Criei seis filhos a cultivar terra, sozinha. Nessa altura, quase tudo se foi embora para ver se iam ganhar a vida melhor. Antigamente, quando começaram a ir os primeiros para Lisboa, diziam que andavam por lá a trabalhar nas novas quintas. Agora, cada um ia para donde podia. O meu marido ainda lá andou uns 18 anos. Andava a dar serventia na construção civil. Vinha cá de vez em quando, quando podia, mas lá tornava a voltar. Depois adoeceu e, claro, veio para casa.
Eu cá ficava a tratar dos filhos. Tinha de cultivar a fazenda por modos de dar renovo para eles comerem e de fazer a roupa para eles vestirem. Andei sempre no campo. Apanhei muito sol, muita chuva a roçar mato e cortar erva para os animais, a guardar o gado, a cavar terra para semear o centeio e a tratar fazenda. Nem era toda minha. Cultivava para mim e para os outros. Numa, cultivei 100 alqueires de milho, fiquei com 50. O outro era para o patrão. Não chegava o meu, cultivava doutros também.
Depois, as mais velhas já me ajudavam a fazer alguma coisa. Mas a gente na aldeia, quando era preciso, ajudávamos umas às outras. Eram amigas de ajudarem. Se estivesse uma pessoa doente, toda a gente ia ajudar. Iam semear o renovo, regá-lo, fazer o trabalhito que eles tinham para fazer. Depois, para colher para casa o renovo, também era preciso buscar carregos a este, carregos àquele para modos de ajudar.
Era muito diferente criar os filhos. Agora, claro, podemos ir pôr numa creche, para os pais trabalharem. Mas nós tínhamos de os levar para a fazenda para o pé da gente. Trazíamo-los lá no campo e eles lá andavam. Uma vez, eu andava a ralar o milho e a minha filha ia assim ao lado, à minha frente.
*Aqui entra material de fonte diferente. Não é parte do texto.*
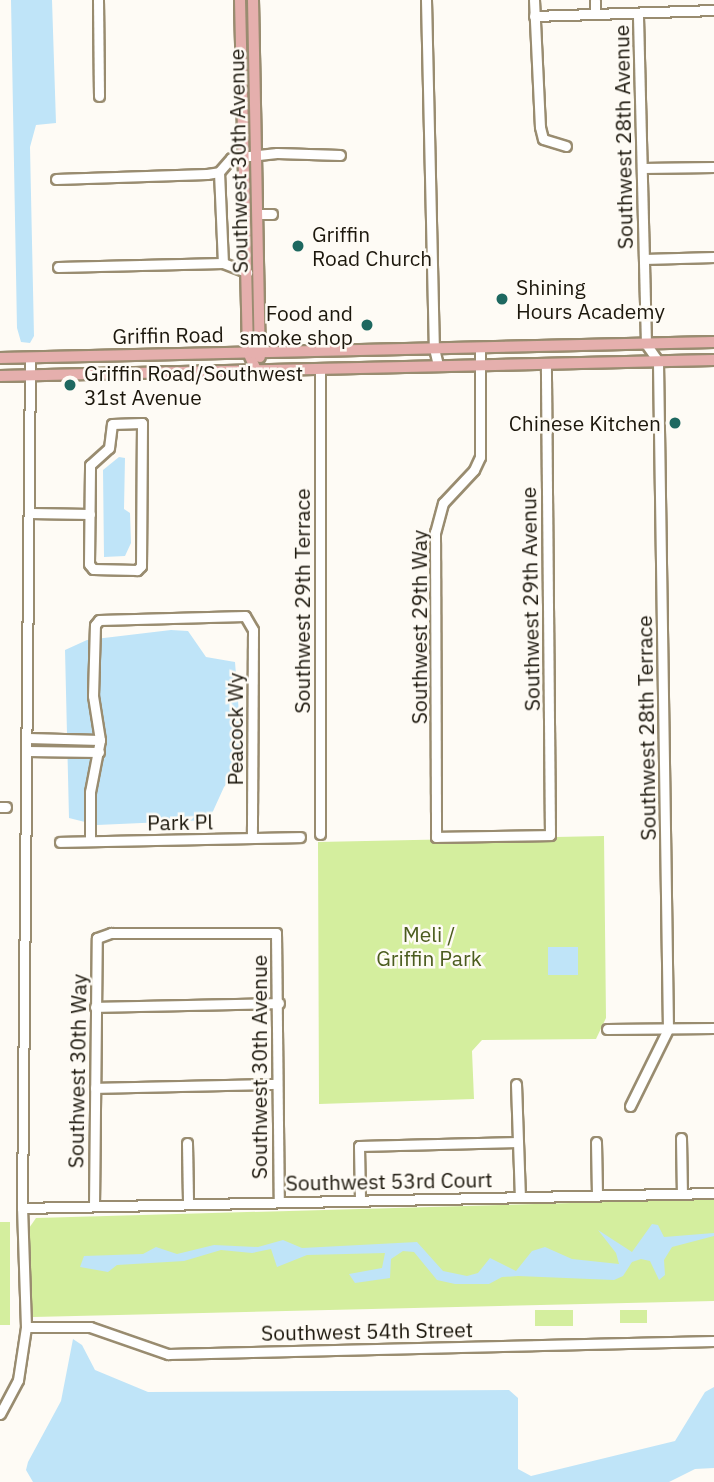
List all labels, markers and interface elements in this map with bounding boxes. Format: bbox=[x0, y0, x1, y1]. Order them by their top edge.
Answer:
street label: Southwest 28th Avenue bbox=[608, 24, 638, 250]
street label: Southwest 30th Avenue bbox=[223, 48, 253, 274]
place label: Griffin Road Church bbox=[312, 221, 432, 271]
marker: Griffin Road Church bbox=[290, 238, 306, 254]
place label: Shining Hours Academy bbox=[516, 274, 665, 324]
marker: Shining Hours Academy bbox=[494, 291, 510, 307]
place label: Food and smoke shop bbox=[239, 300, 353, 350]
marker: Food and smoke shop bbox=[359, 317, 375, 333]
street label: Griffin Road bbox=[112, 321, 224, 349]
place label: Griffin Road/Southwest 31st Avenue bbox=[84, 360, 303, 410]
marker: Griffin Road/Southwest 31st Avenue bbox=[62, 377, 78, 393]
place label: Chinese Kitchen bbox=[509, 410, 661, 436]
marker: Chinese Kitchen bbox=[667, 415, 683, 431]
street label: Southwest 29th Avenue bbox=[515, 486, 545, 712]
street label: Southwest 29th Terrace bbox=[289, 488, 315, 714]
street label: Southwest 29th Way bbox=[406, 530, 432, 724]
street label: Southwest 28th Terrace bbox=[631, 615, 661, 841]
street label: Peacock Wy bbox=[222, 672, 248, 786]
street label: Park Pl bbox=[147, 809, 213, 835]
park label: Meli / Griffin Park bbox=[376, 921, 482, 971]
street label: Southwest 30th Avenue bbox=[246, 955, 272, 1179]
street label: Southwest 30th Way bbox=[63, 974, 91, 1168]
street label: Southwest 53rd Court bbox=[285, 1167, 493, 1195]
street label: Southwest 54th Street bbox=[261, 1317, 473, 1345]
E eu:
- Deixa-te estar aqui sentada.
Quando dei conta, vem ela muito depressa:
- “Ó mãe, eu também já sei arrancar milho!”
Arrancou um bocado de milho quase como uma mesa grande, assim tudo a eito. Mas, como ela via que eu que não arrancava o feijão, que só arrancava o milho, o feijão não me arrancou nem o primeiro. Nem lhe ralhei nem nada.
Criei-a ao pé de mim na fazenda. E os outros também. Não havia lá creche nenhuma, tinham de os levar para donde iam. Fraldas no meu tempo, não, senhor! Ainda não havia fraldas como agora. Nem quando me eu criei nem os meus filhos. Fazíamos as fraldas duns trapos das roupas da gente conforme podíamos. A chupeta, fazíamos, às vezes, umas rolhas de açúcar embrulhadas num pano. Quando eles se não calavam, embrulhávamos num pano, metíamos o açúcar dentro do pano e fazíamos assim a chucha. E, graças a Deus, criei os seis todos ao peito. Não foi preciso biberão.
Não fui para a maternidade. Nem nunca fui ao médico como andam agora. Tive-os em casa todos. Havia lá senhora, uma parteira. Era uma tia minha. Era Maria da Conceição. Não sei como ela aprendeu, mas lá se ajeitava. Era a parteira por lá do povo. É assim a vida. Graças a Deus.
Assim que se eles começaram a criar e puderam girar, cada um foi para seu lado. Começaram a sair, uns para um lado, outros para o outro. Saíram da escola, começaram logo servir. Um foi ali para Pomares com a idade de 14 anos. Outro foi para Lisboa, também com 14. E as minhas filhas, as duas mais novas, também. Mas foram guardar bebés a umas sobrinhas minhas. Uma sobrinha precisava lá duma para lhe criar o bebé, foi para lá, também. Outra esteve seis anos em Coimbra também a criar um. Depois, lá foi para Lisboa e agora está lá com uns patrões. As outras estão casadas. Já têm a vida delas. Agora, era só por telefonema que falava com eles. Só um é que agora está em Oliveira do Hospital.